**Prompt**
Could you return the data that follows exactly, minus the images?

"""

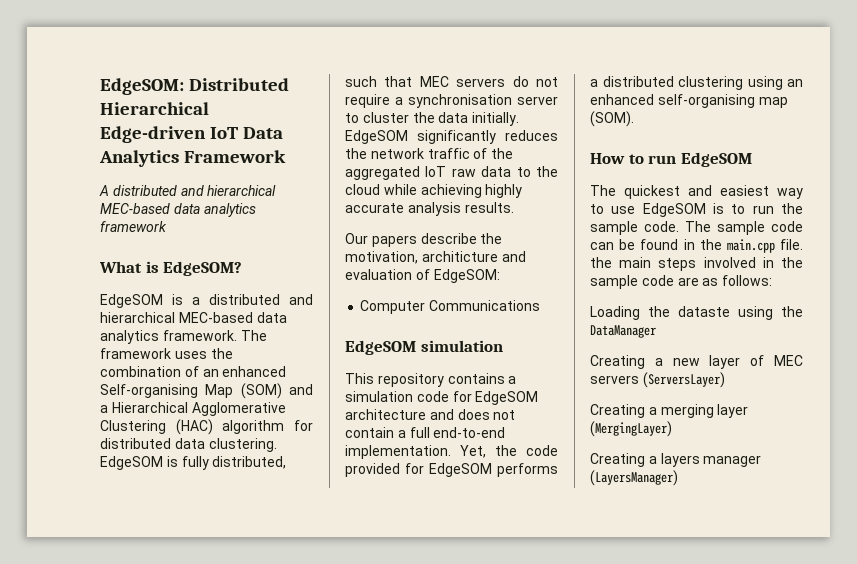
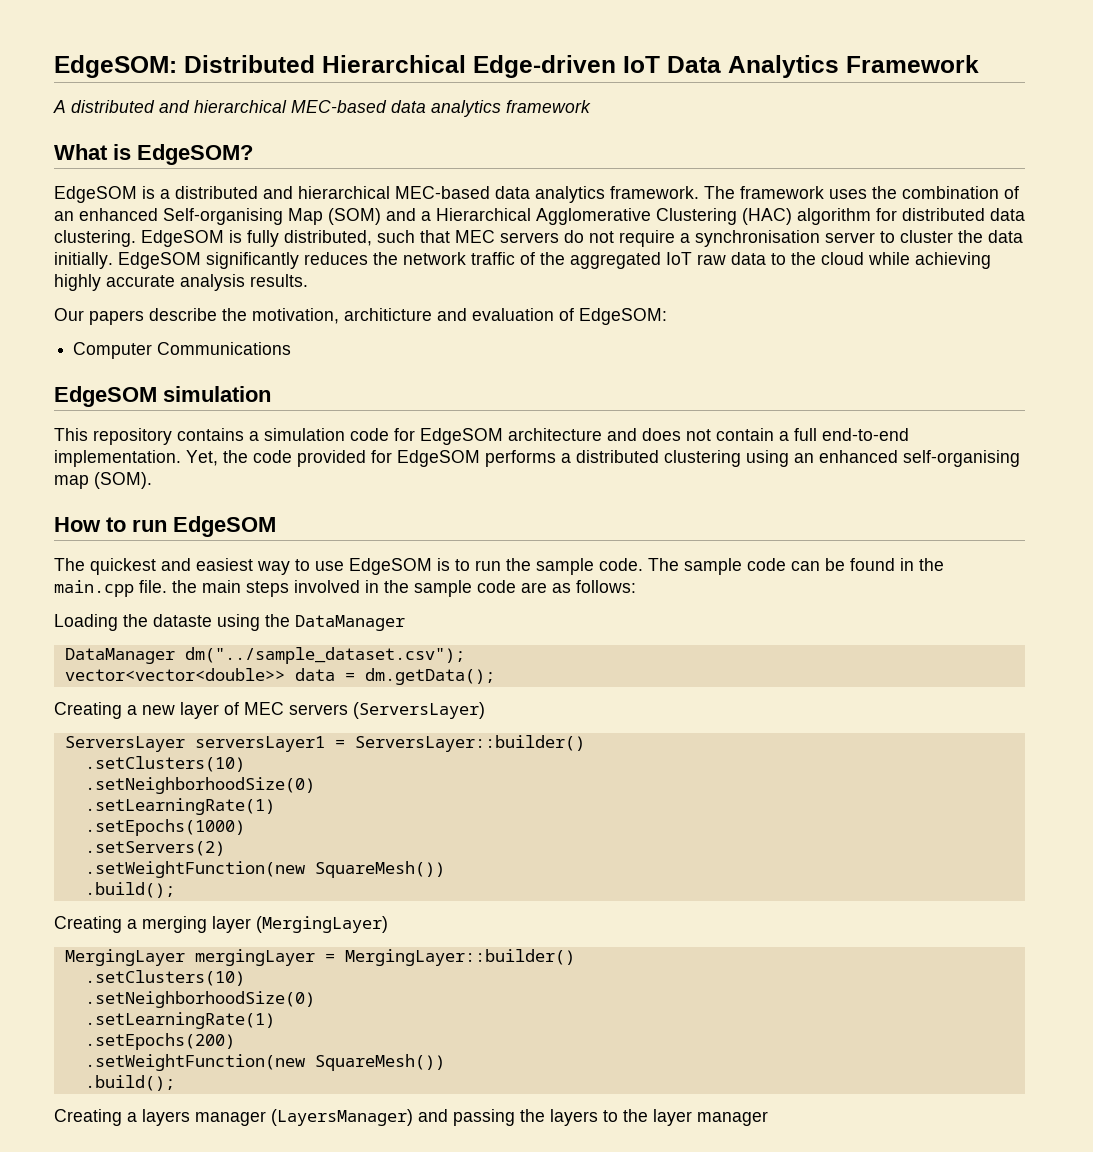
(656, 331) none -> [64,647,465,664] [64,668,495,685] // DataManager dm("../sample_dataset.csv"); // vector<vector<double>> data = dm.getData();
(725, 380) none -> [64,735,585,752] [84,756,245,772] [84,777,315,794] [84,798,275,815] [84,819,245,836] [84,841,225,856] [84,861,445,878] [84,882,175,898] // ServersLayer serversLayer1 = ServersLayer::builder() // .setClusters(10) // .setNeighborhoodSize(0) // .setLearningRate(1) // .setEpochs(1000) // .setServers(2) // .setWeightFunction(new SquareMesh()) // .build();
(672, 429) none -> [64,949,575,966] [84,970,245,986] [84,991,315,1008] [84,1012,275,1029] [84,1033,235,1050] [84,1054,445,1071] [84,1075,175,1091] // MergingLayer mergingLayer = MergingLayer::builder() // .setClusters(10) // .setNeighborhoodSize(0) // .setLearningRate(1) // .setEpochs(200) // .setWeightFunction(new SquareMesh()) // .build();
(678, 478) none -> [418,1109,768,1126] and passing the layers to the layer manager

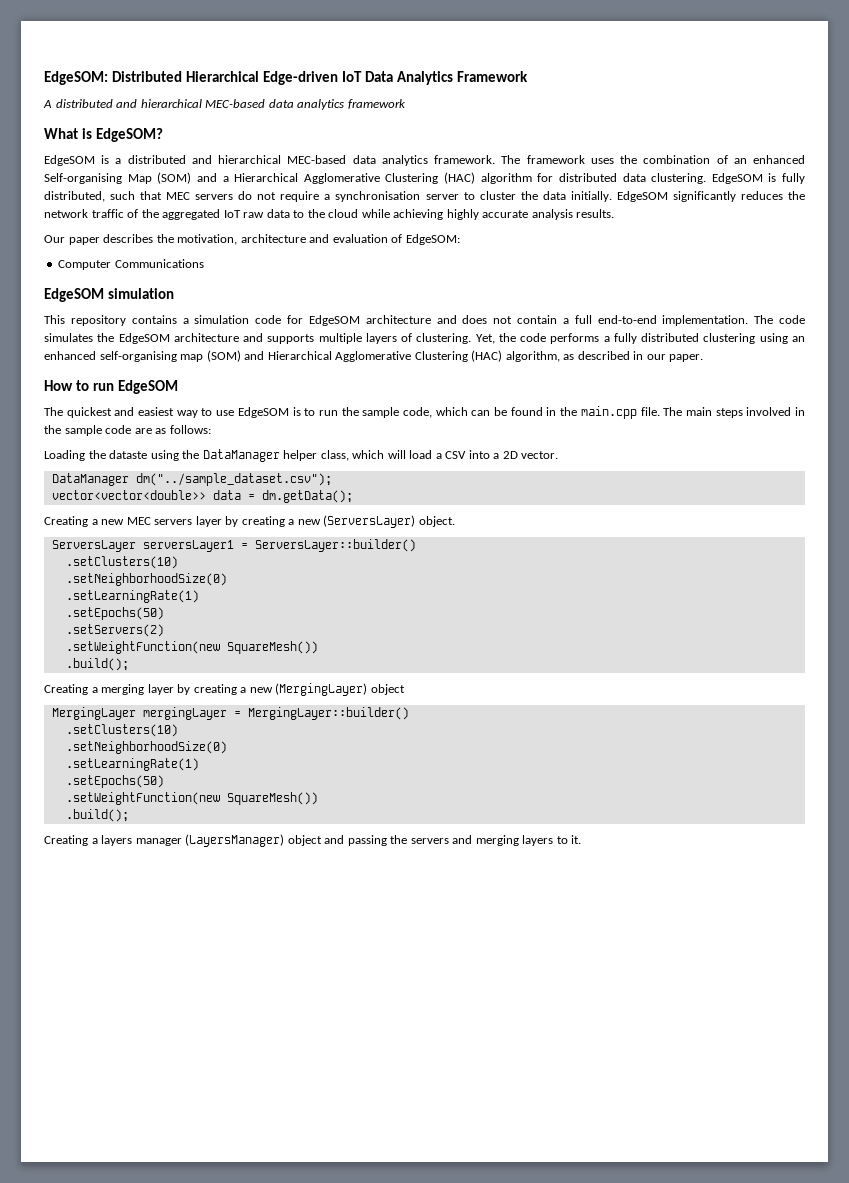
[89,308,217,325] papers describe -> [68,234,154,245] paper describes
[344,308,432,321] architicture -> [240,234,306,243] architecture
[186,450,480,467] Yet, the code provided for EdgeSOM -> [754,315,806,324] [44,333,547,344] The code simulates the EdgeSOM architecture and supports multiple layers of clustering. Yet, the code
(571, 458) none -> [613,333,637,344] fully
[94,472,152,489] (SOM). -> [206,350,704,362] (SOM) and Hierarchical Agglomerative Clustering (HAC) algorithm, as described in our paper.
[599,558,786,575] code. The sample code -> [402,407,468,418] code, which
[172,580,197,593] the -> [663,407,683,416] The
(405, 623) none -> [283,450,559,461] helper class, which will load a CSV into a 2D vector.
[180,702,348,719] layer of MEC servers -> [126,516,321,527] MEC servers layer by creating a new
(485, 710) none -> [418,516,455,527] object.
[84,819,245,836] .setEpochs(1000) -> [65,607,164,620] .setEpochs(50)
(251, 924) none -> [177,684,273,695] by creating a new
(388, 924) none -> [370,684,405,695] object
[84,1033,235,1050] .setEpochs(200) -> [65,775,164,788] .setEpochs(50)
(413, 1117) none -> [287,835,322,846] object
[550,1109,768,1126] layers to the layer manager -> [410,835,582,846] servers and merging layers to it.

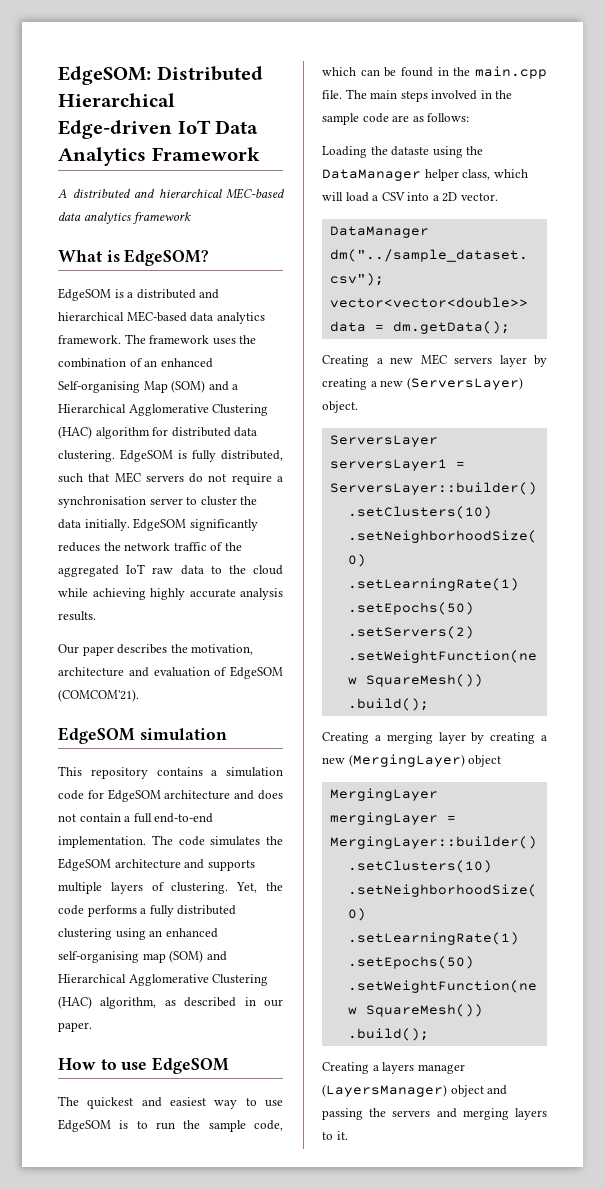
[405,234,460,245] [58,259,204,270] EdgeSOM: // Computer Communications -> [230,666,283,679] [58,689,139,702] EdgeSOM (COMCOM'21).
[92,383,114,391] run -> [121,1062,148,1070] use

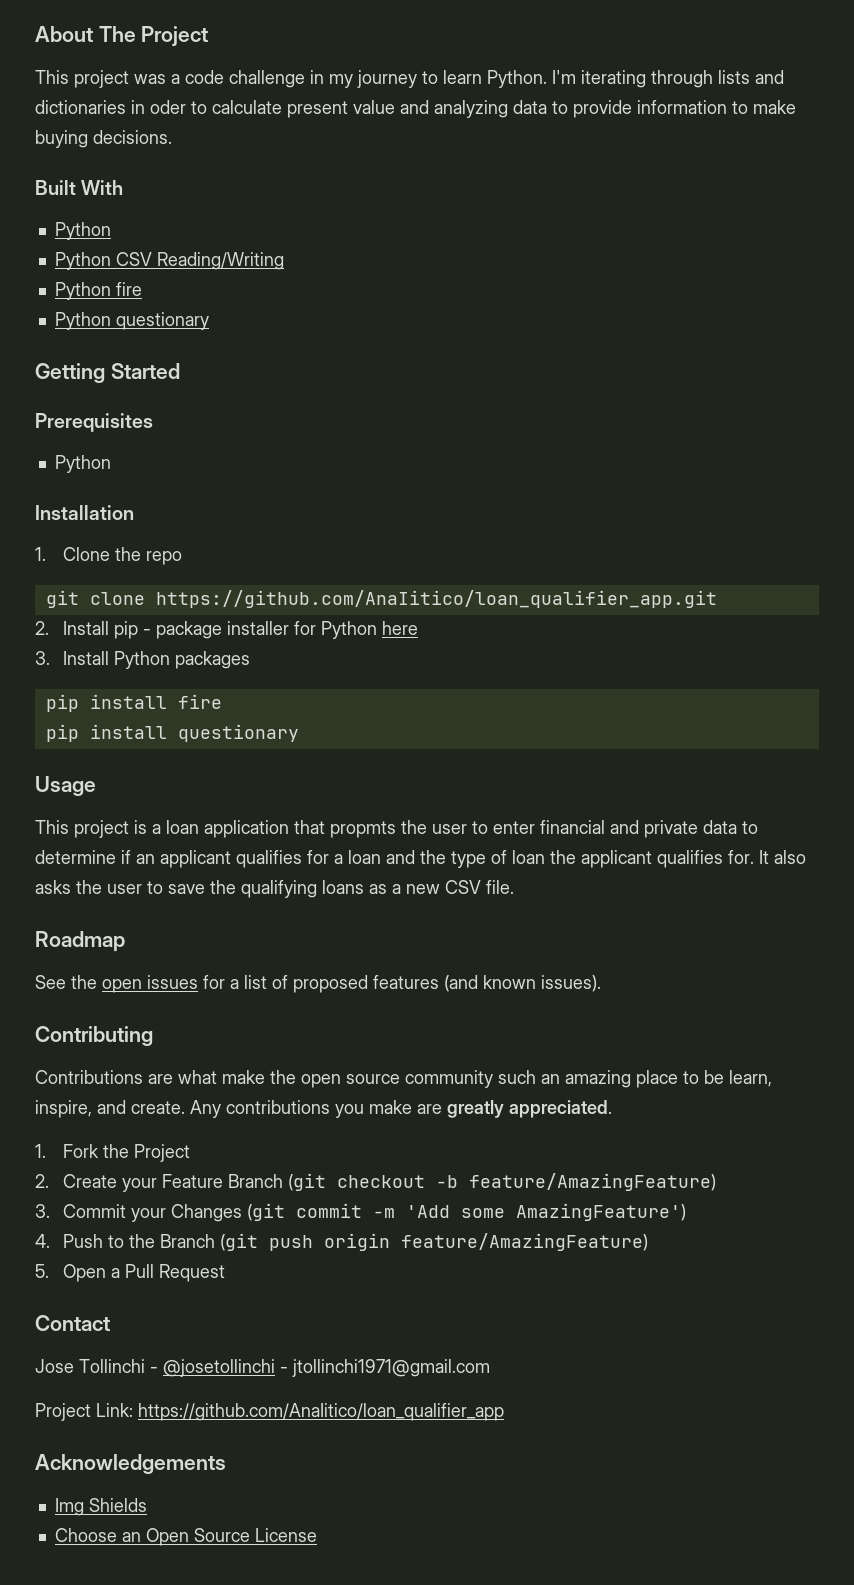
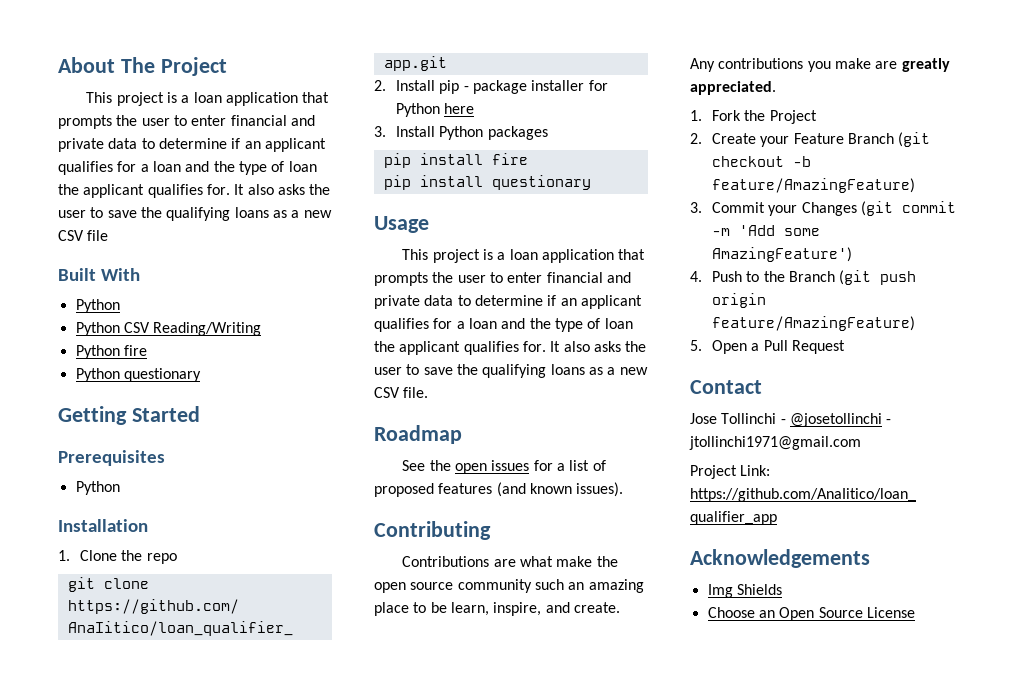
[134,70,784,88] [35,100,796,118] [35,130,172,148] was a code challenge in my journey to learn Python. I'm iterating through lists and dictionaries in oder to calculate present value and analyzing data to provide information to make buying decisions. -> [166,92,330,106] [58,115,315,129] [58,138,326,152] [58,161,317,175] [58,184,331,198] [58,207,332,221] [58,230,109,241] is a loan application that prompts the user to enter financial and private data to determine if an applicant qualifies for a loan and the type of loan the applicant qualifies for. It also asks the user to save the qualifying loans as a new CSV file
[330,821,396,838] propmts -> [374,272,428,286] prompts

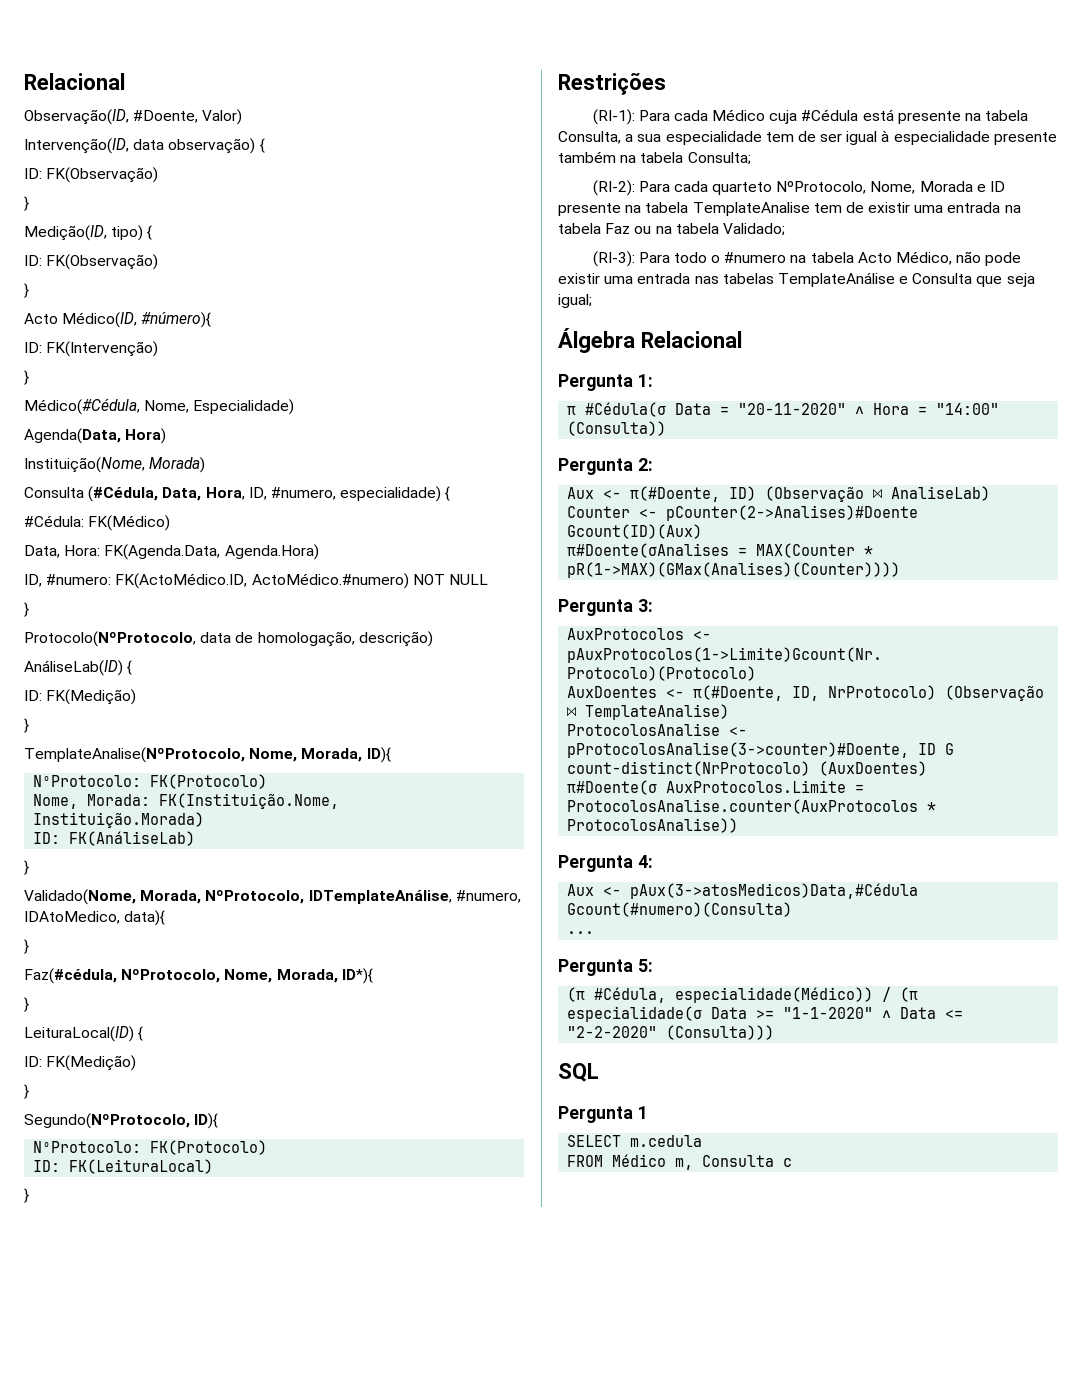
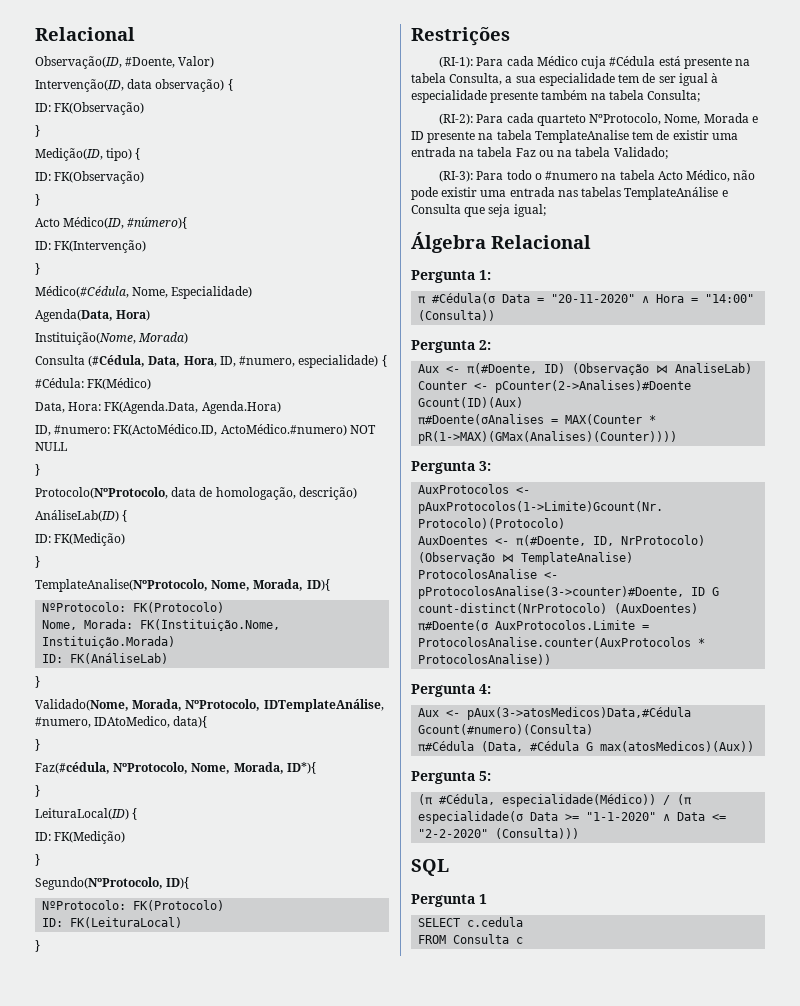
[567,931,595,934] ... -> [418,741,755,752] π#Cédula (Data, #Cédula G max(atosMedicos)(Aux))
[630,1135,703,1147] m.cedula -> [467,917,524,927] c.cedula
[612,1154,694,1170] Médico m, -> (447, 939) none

"""

**Exercise output**
(656, 331) none -> [64,647,465,664] [64,668,495,685] // DataManager dm("../sample_dataset.csv"); // vector<vector<double>> data = dm.getData();
(725, 380) none -> [64,735,585,752] [84,756,245,772] [84,777,315,794] [84,798,275,815] [84,819,245,836] [84,841,225,856] [84,861,445,878] [84,882,175,898] // ServersLayer serversLayer1 = ServersLayer::builder() // .setClusters(10) // .setNeighborhoodSize(0) // .setLearningRate(1) // .setEpochs(1000) // .setServers(2) // .setWeightFunction(new SquareMesh()) // .build();
(672, 429) none -> [64,949,575,966] [84,970,245,986] [84,991,315,1008] [84,1012,275,1029] [84,1033,235,1050] [84,1054,445,1071] [84,1075,175,1091] // MergingLayer mergingLayer = MergingLayer::builder() // .setClusters(10) // .setNeighborhoodSize(0) // .setLearningRate(1) // .setEpochs(200) // .setWeightFunction(new SquareMesh()) // .build();
(678, 478) none -> [418,1109,768,1126] and passing the layers to the layer manager

[89,308,217,325] papers describe -> [68,234,154,245] paper describes
[344,308,432,321] architicture -> [240,234,306,243] architecture
[186,450,480,467] Yet, the code provided for EdgeSOM -> [754,315,806,324] [44,333,547,344] The code simulates the EdgeSOM architecture and supports multiple layers of clustering. Yet, the code
(571, 458) none -> [613,333,637,344] fully
[94,472,152,489] (SOM). -> [206,350,704,362] (SOM) and Hierarchical Agglomerative Clustering (HAC) algorithm, as described in our paper.
[599,558,786,575] code. The sample code -> [402,407,468,418] code, which
[172,580,197,593] the -> [663,407,683,416] The
(405, 623) none -> [283,450,559,461] helper class, which will load a CSV into a 2D vector.
[180,702,348,719] layer of MEC servers -> [126,516,321,527] MEC servers layer by creating a new
(485, 710) none -> [418,516,455,527] object.
[84,819,245,836] .setEpochs(1000) -> [65,607,164,620] .setEpochs(50)
(251, 924) none -> [177,684,273,695] by creating a new
(388, 924) none -> [370,684,405,695] object
[84,1033,235,1050] .setEpochs(200) -> [65,775,164,788] .setEpochs(50)
(413, 1117) none -> [287,835,322,846] object
[550,1109,768,1126] layers to the layer manager -> [410,835,582,846] servers and merging layers to it.

[405,234,460,245] [58,259,204,270] EdgeSOM: // Computer Communications -> [230,666,283,679] [58,689,139,702] EdgeSOM (COMCOM'21).
[92,383,114,391] run -> [121,1062,148,1070] use

[134,70,784,88] [35,100,796,118] [35,130,172,148] was a code challenge in my journey to learn Python. I'm iterating through lists and dictionaries in oder to calculate present value and analyzing data to provide information to make buying decisions. -> [166,92,330,106] [58,115,315,129] [58,138,326,152] [58,161,317,175] [58,184,331,198] [58,207,332,221] [58,230,109,241] is a loan application that prompts the user to enter financial and private data to determine if an applicant qualifies for a loan and the type of loan the applicant qualifies for. It also asks the user to save the qualifying loans as a new CSV file
[330,821,396,838] propmts -> [374,272,428,286] prompts

[567,931,595,934] ... -> [418,741,755,752] π#Cédula (Data, #Cédula G max(atosMedicos)(Aux))
[630,1135,703,1147] m.cedula -> [467,917,524,927] c.cedula
[612,1154,694,1170] Médico m, -> (447, 939) none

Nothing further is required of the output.